■ **Requirement**
Print every line of the data below without changing a single character.

── Input for this task

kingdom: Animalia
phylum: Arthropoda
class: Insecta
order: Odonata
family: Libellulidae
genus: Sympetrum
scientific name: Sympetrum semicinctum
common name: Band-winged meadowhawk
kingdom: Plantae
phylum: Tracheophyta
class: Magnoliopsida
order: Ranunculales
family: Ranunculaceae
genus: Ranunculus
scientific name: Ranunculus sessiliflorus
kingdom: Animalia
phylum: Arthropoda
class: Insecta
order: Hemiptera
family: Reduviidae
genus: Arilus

────

■ **Reply**
kingdom: Animalia
phylum: Arthropoda
class: Insecta
order: Odonata
family: Libellulidae
genus: Sympetrum
scientific name: Sympetrum semicinctum
common name: Band-winged meadowhawk
kingdom: Plantae
phylum: Tracheophyta
class: Magnoliopsida
order: Ranunculales
family: Ranunculaceae
genus: Ranunculus
scientific name: Ranunculus sessiliflorus
kingdom: Animalia
phylum: Arthropoda
class: Insecta
order: Hemiptera
family: Reduviidae
genus: Arilus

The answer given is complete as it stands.